Case ID: cal-unrep_5/html/0532-01.html
Source: Caselaw Access Project
Author: {"author": "\n      PER CURIAM.", "license": "Public Domain", "url": "https://static.case.law/"}
Date Created: 2024-08-24T03:29:51.129683

HART et al. v. KIMBERLY et al.
    L. A. No. 280;
    October 29, 1896.
    46 Pac. 618.
    Appeal — Failure to File Transcript — Inexcusable Neglect.—> Subsequently to the taking of the appeal, one of the appellants/ being ill, requested her attorney to desist from further proceedings, but, after receiving notice of a motion to dismiss the appeal for failure to file the transcript within the required time, said appellant directed the attorney to proceed with the cause. No action was taken toward the preparation of a transcript prior to appellant’s first direction to her attorney, nor after the order to proceed with the appeal. Held, that the appeal would be dismissed.
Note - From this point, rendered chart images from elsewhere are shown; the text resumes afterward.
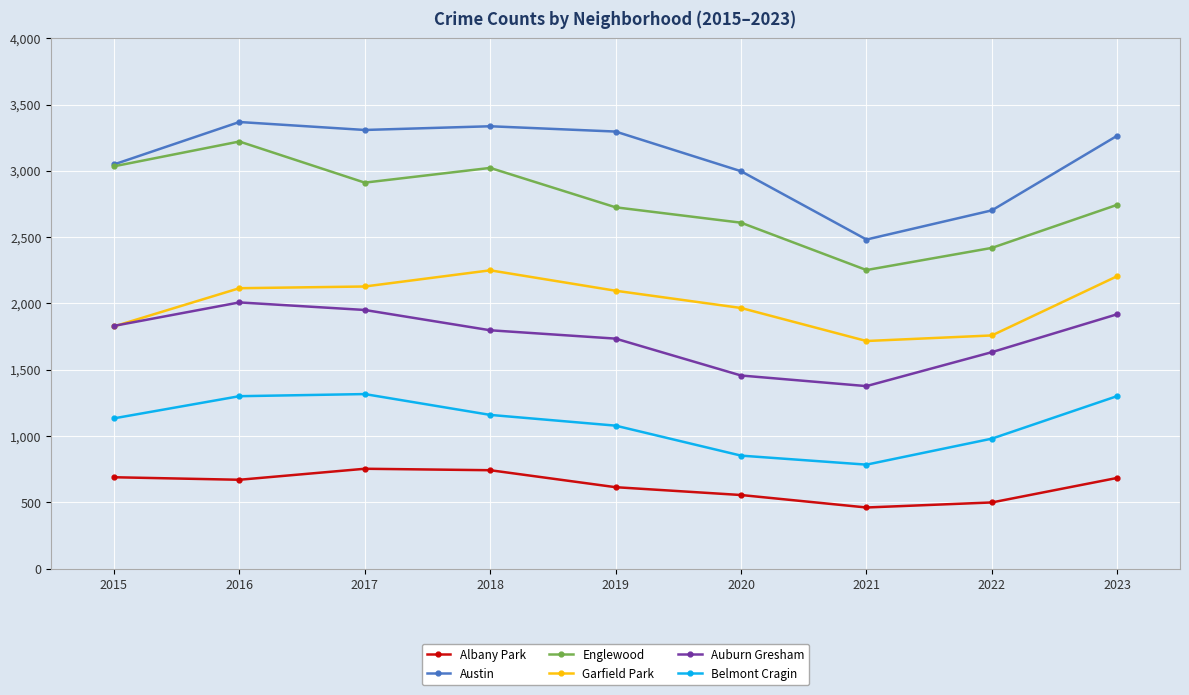

What is the difference between the highest and lowest values at 2020?

2441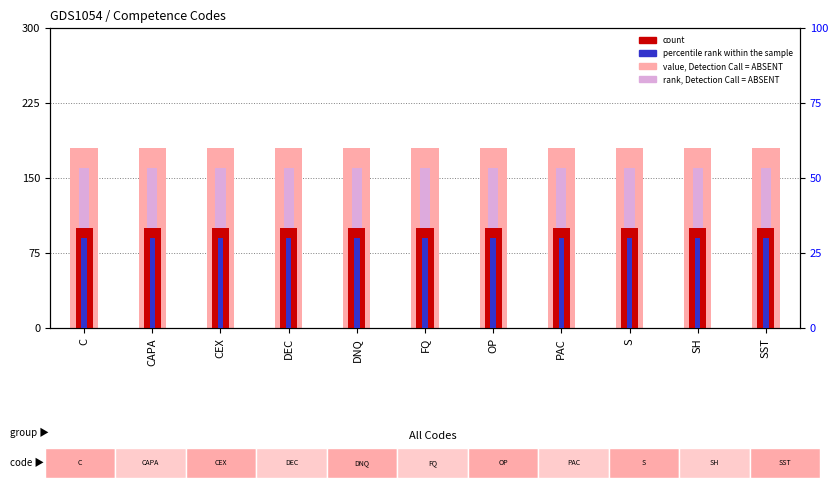

Between PAC and FQ, which is larger?

PAC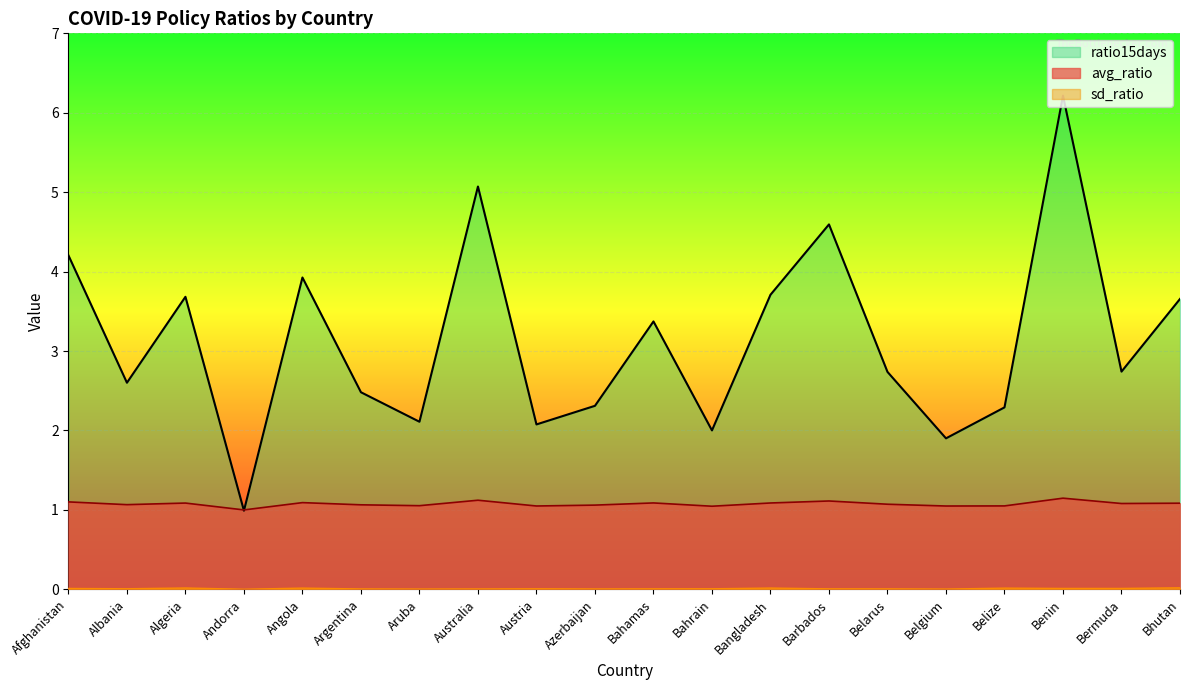

What is the label of the 6th point from the left?

Argentina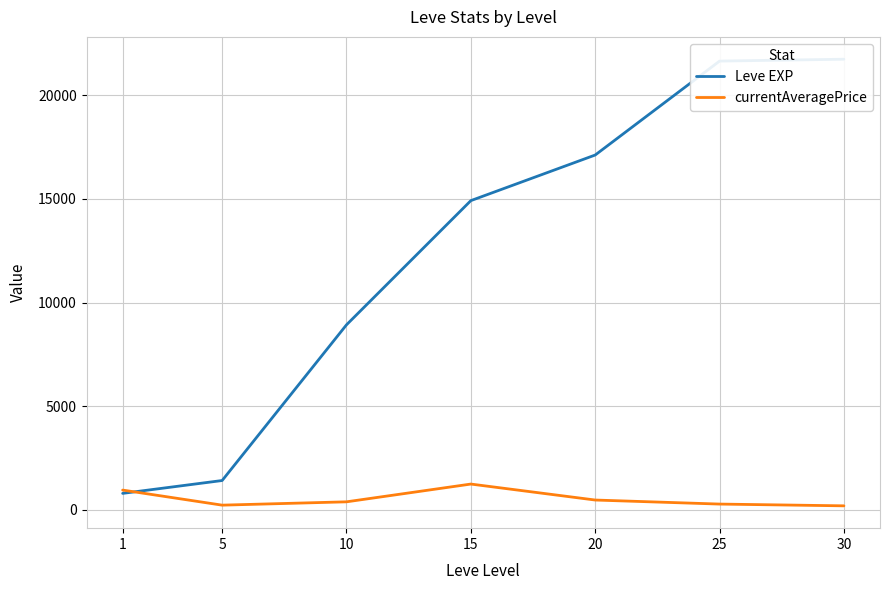

Rank the series by their maximum value, from lowest to highest.

currentAveragePrice, Leve EXP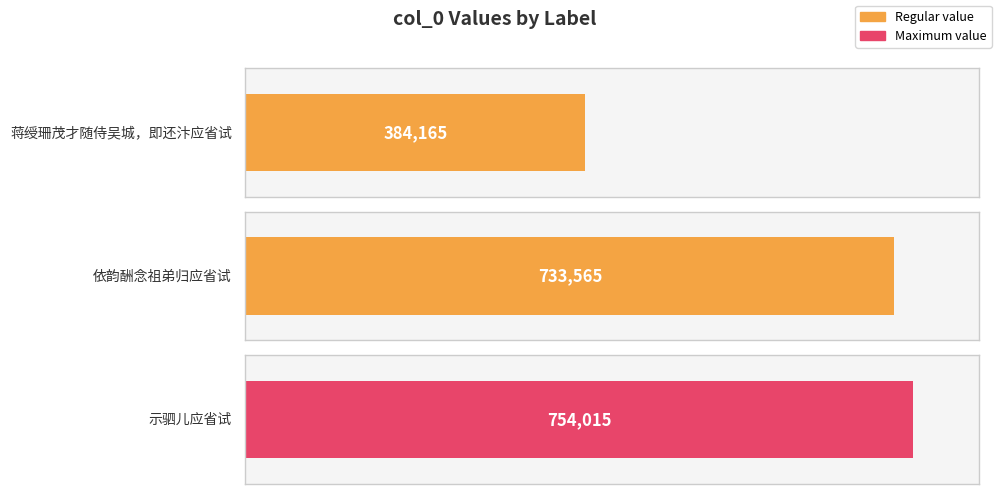

Where is the data nearest to the value 569090?

依韵酬念祖弟归应省试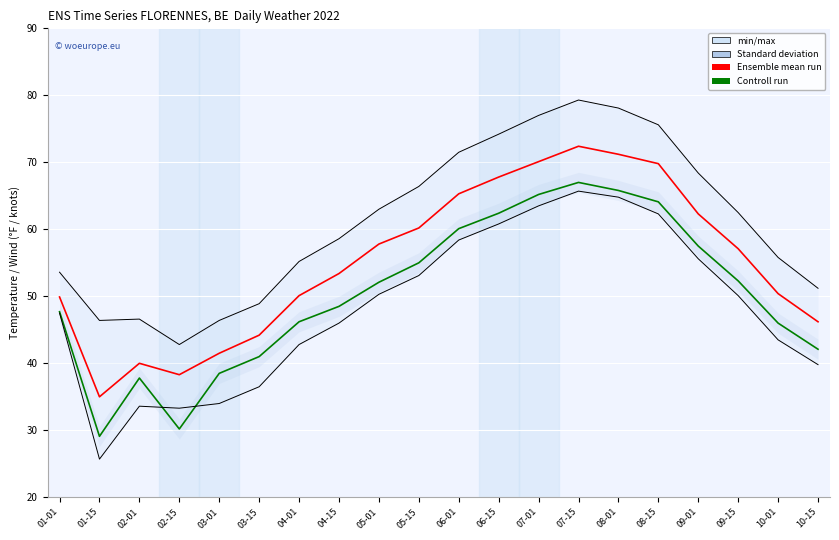

True or false: Ensemble mean run and Controll run cross at least once.

False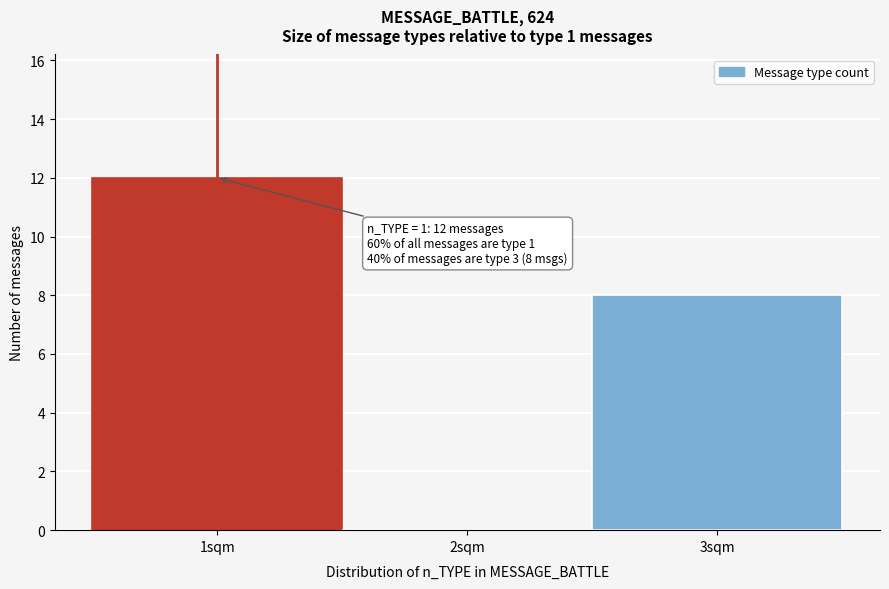

Which range on the x-axis has the tallest bar?

0.5 to 1.5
    APPEAL from Superior Court, Santa Barbara County; W. B. Cope, Judge.
    Action by Hart and others against Kimberly and others. An appeal was taken from the judgment, and appellees moved to dismiss the same for failure to file the transcript.
    Motion granted.
    B. F. Thomas for appellants; E. B. Hall and Richards & Carrier for respondents.
   PER CURIAM.

The appeal herein was taken May 26, 1896, and, no transcript on appeal having been filed in this court, the respondents, on August 27th, gave notice to the appellants of a motion to dismiss the appeal. At the hearing of the motion the appellants presented affidavits to the effect that one of the appellants had been ill, and that, while in this condition, had, on June 15th, instructed her attorney to desist from any further proceedings in the cause, and that thereupon he had abandoned all proceedings for filing the transcript; that in the latter part of August the appellant requested her attorney to proceed with said appeal. Upon these statements appellants ask to be relieved from their default, and that they be allowed twenty days within which to file a transcript on appeal. The motion must be denied. No action toward the preparation of the transcript appears to have been taken prior to the direction to the attorney not to proceed with the appeal, or since the subsequent direction to proceed therewith; nor is it shown that this latter direction was given until after receiving the notice to dismiss the appeal. While the illness of the appellant, as shown by the affidavits, might have been urged as ground for an order extending the time within which to file the transcript if such extension had been asked within the forty days, it is not a sufficient reason for relieving her from default when the application therefor is made after the default. The motion to dismiss the appeal is granted.